On December 26, 2024, DeepSeek posted a 53-page technical document on GitHub titled DeepSeek-V3 Technical Report. This wasn't a marketing blog post: it was a detailed paper, with architecture, training decisions, loss curves, and a figure that froze Silicon Valley once analysts read it closely. The final training run had cost roughly $5.6 million.
The market took four weeks to process what that number implied. On Monday, January 27, 2025, with the DeepSeek app topping the US App Store ahead of ChatGPT, Wall Street reacted. Nvidia closed that day down $589 billion in market cap — the largest single-day loss for any company in US stock market history. The Nasdaq dropped 3.1 percent. The semiconductor index SOX fell 9.2.
What broke that Monday wasn't DeepSeek. What broke was a belief: that training frontier AI required US-scale capex and was therefore a game of few players.
Where did DeepSeek come from?
DeepSeek was founded in May 2023 in Hangzhou.
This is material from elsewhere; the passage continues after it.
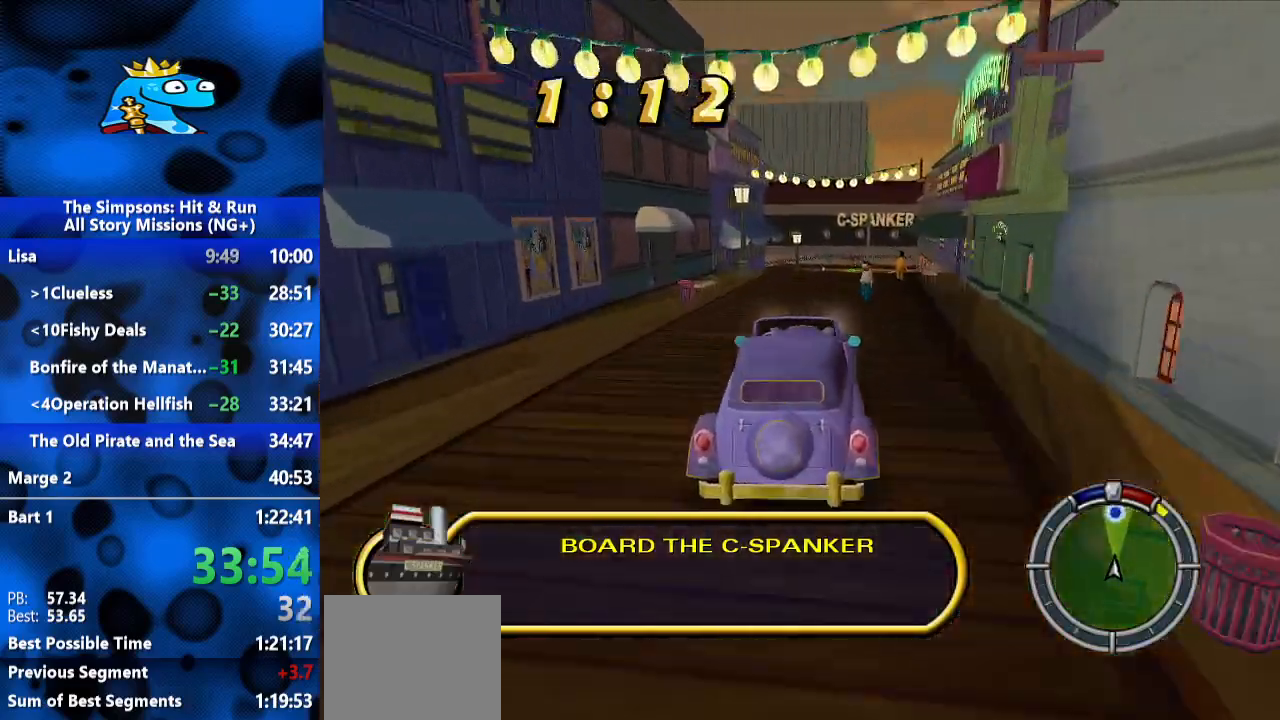
Gameplay with a controller (Xbox layout); each line is a JSON object with the inputs held at the frame after it (dt_ms = milliseconds from this image to that frame). "events" lists button and stick changes between this image and that frame as [ms after this image, input, new state], when the widget could be followed in between. Not read: R1 R3.
{"dt_ms": 1000, "buttons": ["R2"], "left_stick": "center", "right_stick": "center", "events": [[133, "right_stick", "down"], [333, "right_stick", "center"], [467, "left_stick", "right"], [633, "left_stick", "center"]]}
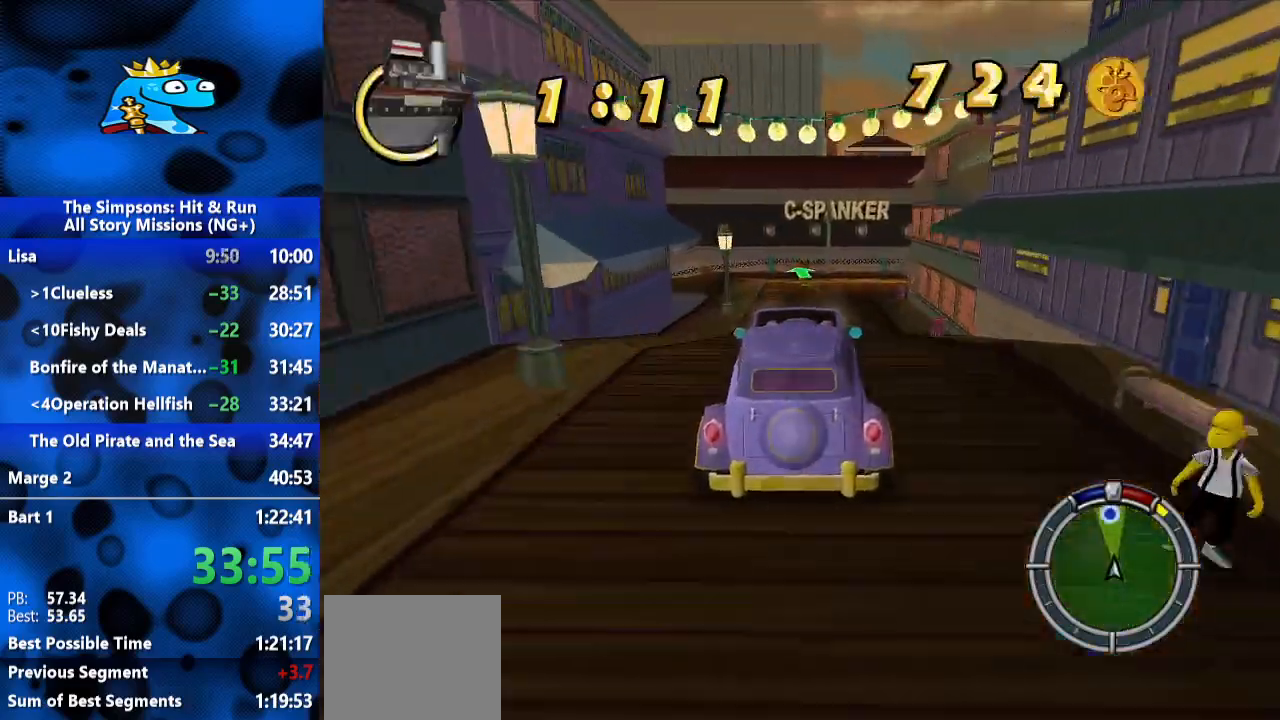
{"dt_ms": 500, "buttons": ["R2"], "left_stick": "right", "right_stick": "center", "events": [[233, "left_stick", "right"]]}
Its creator, Liang Wenfeng, came out of running High-Flyer, a Chinese quantitative hedge fund that had accumulated a significant Nvidia GPU cluster — initially for high-frequency trading, not AI. When Liang pivoted toward language models, he had two things rare in the Chinese ecosystem: his own compute capacity without depending on a big tech, and a culture of optimization inherited from quantitative finance.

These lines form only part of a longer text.